In fact, the chief executive of Deutsche Wohnen, Michael Zahn, recently offered a similar plan. On June 22, he published a paper that reads like a truce: It includes a proposal to raise rents on a sliding scale based on tenants’ income, along with quotas for low-income families in new apartments. Mr. Zahn explained his plan as a voluntary commitment by the company — which would not be enough. The market does need regulation. Still, it could be a way of restarting the conversation in a debate that has turned to unrealistic, socialist ideas, and it could be a lesson on how radical ideas can fundamentally change a political debate.
The day the Berlin Senate announced the cap plan, I called Rouzbeh Taheri, the activist behind the expropriation initiative. I asked how he felt about his proposal being upstaged by the Senate. A professional campaigner with a long history of activism, he sounded quite content. Though the cap would be insufficient in the long run, he said, he viewed his effort as a success: “Without our initiative, it wouldn’t have come this quickly and neither this radically. We wanted to shift the discourse — and we have reached that goal.”

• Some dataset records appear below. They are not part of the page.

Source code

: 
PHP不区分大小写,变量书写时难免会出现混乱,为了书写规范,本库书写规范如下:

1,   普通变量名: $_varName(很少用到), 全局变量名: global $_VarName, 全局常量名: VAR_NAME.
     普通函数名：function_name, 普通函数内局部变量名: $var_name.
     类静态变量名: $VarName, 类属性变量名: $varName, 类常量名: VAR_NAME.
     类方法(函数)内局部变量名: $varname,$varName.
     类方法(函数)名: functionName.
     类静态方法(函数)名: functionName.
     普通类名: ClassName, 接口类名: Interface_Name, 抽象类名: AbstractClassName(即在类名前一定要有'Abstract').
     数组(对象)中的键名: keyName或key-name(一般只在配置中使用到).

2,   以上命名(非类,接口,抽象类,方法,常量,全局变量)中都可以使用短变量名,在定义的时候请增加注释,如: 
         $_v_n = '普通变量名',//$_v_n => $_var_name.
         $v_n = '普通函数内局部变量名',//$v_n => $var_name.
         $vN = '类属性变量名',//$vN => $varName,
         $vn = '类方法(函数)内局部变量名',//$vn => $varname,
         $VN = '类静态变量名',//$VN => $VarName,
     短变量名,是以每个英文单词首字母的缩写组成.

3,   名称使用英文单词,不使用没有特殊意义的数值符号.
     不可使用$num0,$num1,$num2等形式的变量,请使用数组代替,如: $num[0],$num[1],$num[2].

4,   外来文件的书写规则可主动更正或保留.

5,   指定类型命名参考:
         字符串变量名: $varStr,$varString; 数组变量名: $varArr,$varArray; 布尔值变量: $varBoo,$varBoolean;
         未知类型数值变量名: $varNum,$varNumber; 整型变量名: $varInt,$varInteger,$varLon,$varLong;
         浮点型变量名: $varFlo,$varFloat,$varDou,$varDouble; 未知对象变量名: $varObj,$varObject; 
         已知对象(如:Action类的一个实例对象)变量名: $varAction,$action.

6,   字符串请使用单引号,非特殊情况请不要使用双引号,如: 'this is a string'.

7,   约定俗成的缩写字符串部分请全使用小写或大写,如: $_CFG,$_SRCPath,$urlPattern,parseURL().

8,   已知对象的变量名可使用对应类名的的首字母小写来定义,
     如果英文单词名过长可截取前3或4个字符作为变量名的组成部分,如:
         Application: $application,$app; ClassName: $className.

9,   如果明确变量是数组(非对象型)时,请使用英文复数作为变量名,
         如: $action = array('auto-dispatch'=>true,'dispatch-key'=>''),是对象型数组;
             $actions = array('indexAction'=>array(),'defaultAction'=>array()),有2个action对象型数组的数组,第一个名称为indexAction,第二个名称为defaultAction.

He is probably right. The expropriation initiative created an extreme but real policy option. As a consequence, the Berlin Senate felt forced to move toward a more radical solution, too. And not long after, one of the largest housing companies in Germany felt it had to come up with its own compromise in response.
Cities, like capitalist societies, are living organisms. They grow and change — that’s what’s so fantastic and so horrific about them. To citizens, as well as consumers, cities and capitalism are inspiring and exhausting at the same time.
That’s why this most recent episode in Berlin’s housing saga is so nerve-racking, and so exciting. The crisis is untenable, but so is the idea of capping rents across the board, or having the state take over a large swath of the housing market. Berlin knows firsthand that socialism does not work. But maybe this time, by forcing all the stakeholders to pay attention, socialism will end up saving Berlin after all.